Foreign, private investors to be allowed in
The authorities in Beijing have completed new regulations governing China's media industry, RFA's Mandarin service reports. Under the new rules, private and foreign investors will be allowed into the print publication sector.
"When you enter the market, you need to appeal to the reader, and to those who pay the bills," Beijing media industry analyst Liu Xiaobo told RFA. "So you must adapt to the taste of the audience."
Liu said that the taste of Chinese audiences for better-quality entertainment had long ago begun to make an impact on Chinese publications and electronic media, which were once dull litanies of government meetings and production figures.
But he said Chinese audiences also craved another service from the media: "The other thing, which China is most short of, is really good reporting, and analysis of current events."
Under the new regulations, which were triggered by China's commitments under its membership of the World Trade Organization (WTO), foreign and non-government investors may take stakes of up to 40 percent in print publications and are allowed to participate in distribution and management of media organizations.

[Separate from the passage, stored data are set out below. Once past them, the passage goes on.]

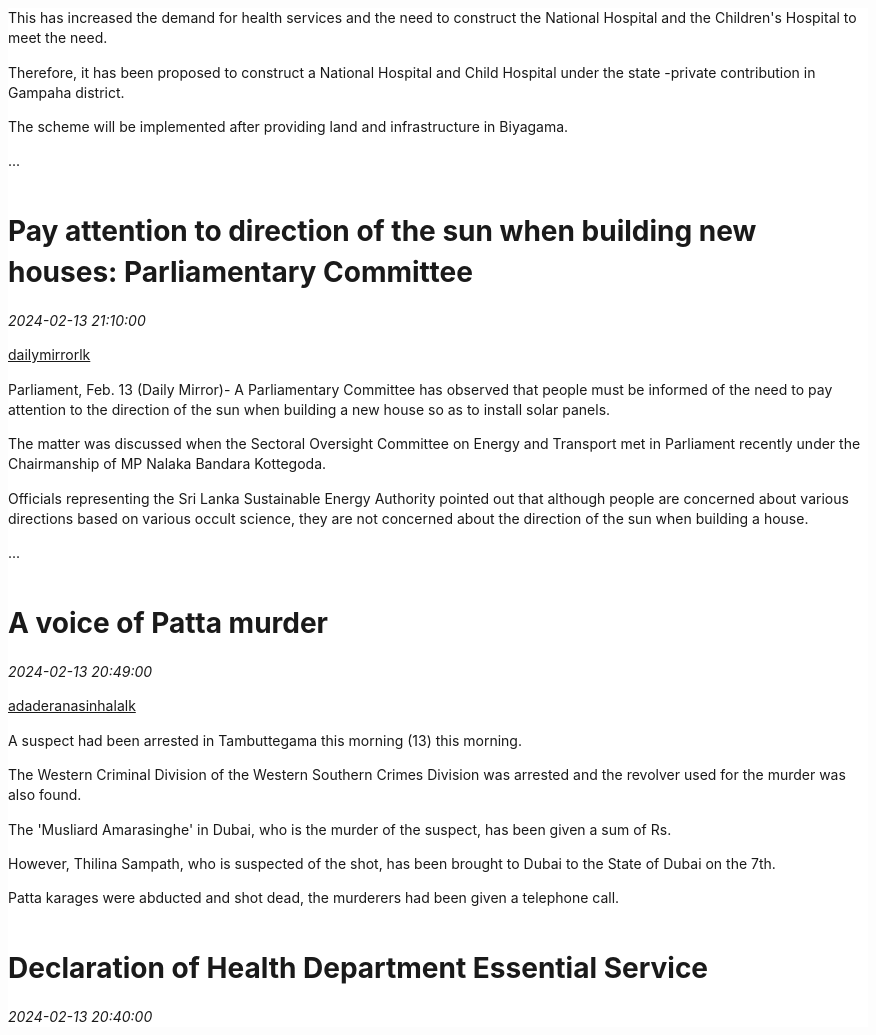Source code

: This has increased the demand for health services and the need to construct the National Hospital and the Children's Hospital to meet the need.

Therefore, it has been proposed to construct a National Hospital and Child Hospital under the state -private contribution in Gampaha district.

The scheme will be implemented after providing land and infrastructure in Biyagama.

...



# Pay attention to direction of the sun when building new houses: Parliamentary Committee

*2024-02-13 21:10:00*

[dailymirrorlk](https://www.dailymirror.lk/breaking-news/Pay-attention-to-direction-of-the-sun-when-building-new-houses-Parliamentary-Committee/108-276943)

Parliament, Feb. 13 (Daily Mirror)- A Parliamentary Committee has observed that people must be informed of the need to pay attention to the direction of the sun when building a new house so as to install solar panels.

The matter was discussed when the Sectoral Oversight Committee on Energy and Transport met in Parliament recently under the Chairmanship of MP Nalaka Bandara Kottegoda.

Officials representing the Sri Lanka Sustainable Energy Authority pointed out that although people are concerned about various directions based on various occult science, they are not concerned about the direction of the sun when building a house.

...



# A voice of Patta murder

*2024-02-13 20:49:00*

[adaderanasinhalalk](http://sinhala.adaderana.lk/news/193343)

A suspect had been arrested in Tambuttegama this morning (13) this morning.

The Western Criminal Division of the Western Southern Crimes Division was arrested and the revolver used for the murder was also found.

The 'Musliard Amarasinghe' in Dubai, who is the murder of the suspect, has been given a sum of Rs.

However, Thilina Sampath, who is suspected of the shot, has been brought to Dubai to the State of Dubai on the 7th.

Patta karages were abducted and shot dead, the murderers had been given a telephone call.



# Declaration of Health Department Essential Service

*2024-02-13 20:40:00*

However, Chinese journalists say that editorial policy is unlikely to be affected by the new rules, and if change comes to China's media, it won't come soon.
Liu said the upper limit of 40 percent on non-government stakeholders represented an attempt to preserve editorial control in spite of ownership changes.
"On the one hand [they] want to preserve the main current of ideology, and at the same time get rid of the financial and economic burden," he said.
However, media commentators in Hong Kong say the reform could be as important as the breaking of the iron rice bowl, and the development of financial markets.
According to a commentary in the Chinese-language Apple Daily newspaper in Hong Kong, the move could spell the beginning of supervision of the media by the public itself. This argument suggests that market forces will eliminate colorless official propaganda machines in favor of publications that cover news stories people care about.
The government has already urged the media to get closer to the issues that matter to ordinary people in real life, and many important corruption scandals have been revealed with the help of domestic reporting.
Leaders at the highest levels in Beijing are painfully aware that the loosening of centralized economic planning and state control at every level of Chinese society has resulted in widespread hardship, corruption, and exploitation for many peasants and workers, the Communist Party's traditional power base.
They are racing against time to solve these problems before popular unrest--now widespread but isolated--gets out of control.
The media are seen as a valuable pressure gauge through which grievances may be aired, especially where local corruption and vested interests prevent the use of formal mechanisms for obtaining justice.